Needed from the data below: all lines that contain the word "Sons".

[Stored data entries]
* * *
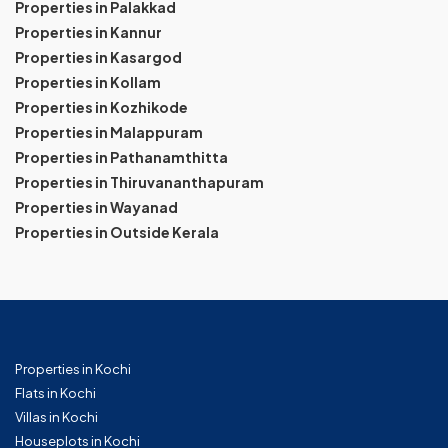
Properties in Palakkad
Properties in Kannur
Properties in Kasargod
Properties in Kollam
Properties in Kozhikode
Properties in Malappuram
Properties in Pathanamthitta
Properties in Thiruvananthapuram
Properties in Wayanad
Properties in Outside Kerala
Properties in Kochi
Flats in Kochi
Villas in Kochi
Houseplots in Kochi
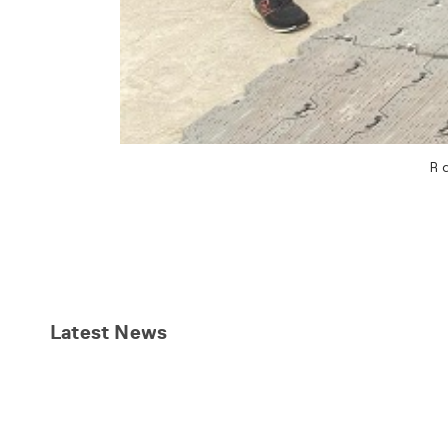
R
Latest
News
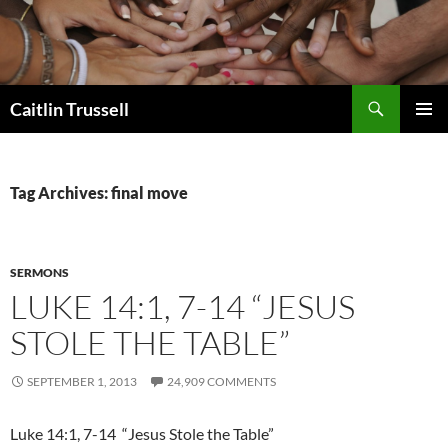
Search
Caitlin Trussell
SKIP
PRIMAR
TO
MENU
CONTENT
Tag Archives: final move
SERMONS
LUKE 14:1, 7-14 “JESUS
STOLE THE TABLE”
SEPTEMBER 1, 2013
24,909 COMMENTS
Luke 14:1, 7-14 “Jesus Stole the Table”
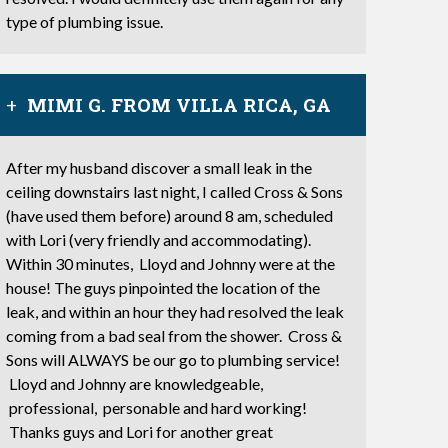
type of plumbing issue.
MIMI G. FROM VILLA RICA, GA
After my husband discover a small leak in the
ceiling downstairs last night, I called Cross & Sons
(have used them before) around 8 am, scheduled
with Lori (very friendly and accommodating).
Within 30 minutes, Lloyd and Johnny were at the
house! The guys pinpointed the location of the
leak, and within an hour they had resolved the leak
coming from a bad seal from the shower. Cross &
Sons will ALWAYS be our go to plumbing service!
Lloyd and Johnny are knowledgeable,
professional, personable and hard working!
Thanks guys and Lori for another great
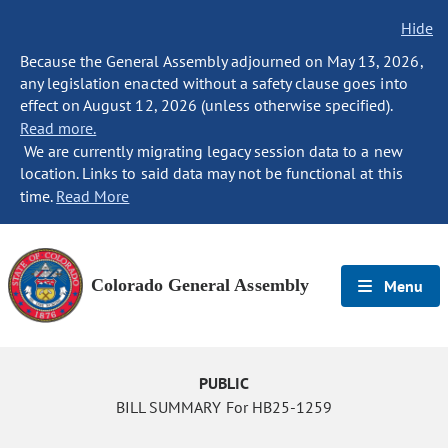
Hide
Because the General Assembly adjourned on May 13, 2026,
any legislation enacted without a safety clause goes into
effect on August 12, 2026 (unless otherwise specified).
Read more.
We are currently migrating legacy session data to a new
location. Links to said data may not be functional at this
time.
Read More
Colorado General Assembly
Menu
PUBLIC
BILL SUMMARY For HB25-1259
* * *
# [Solution to this task]
ceiling downstairs last night, I called Cross & Sons
Sons will ALWAYS be our go to plumbing service!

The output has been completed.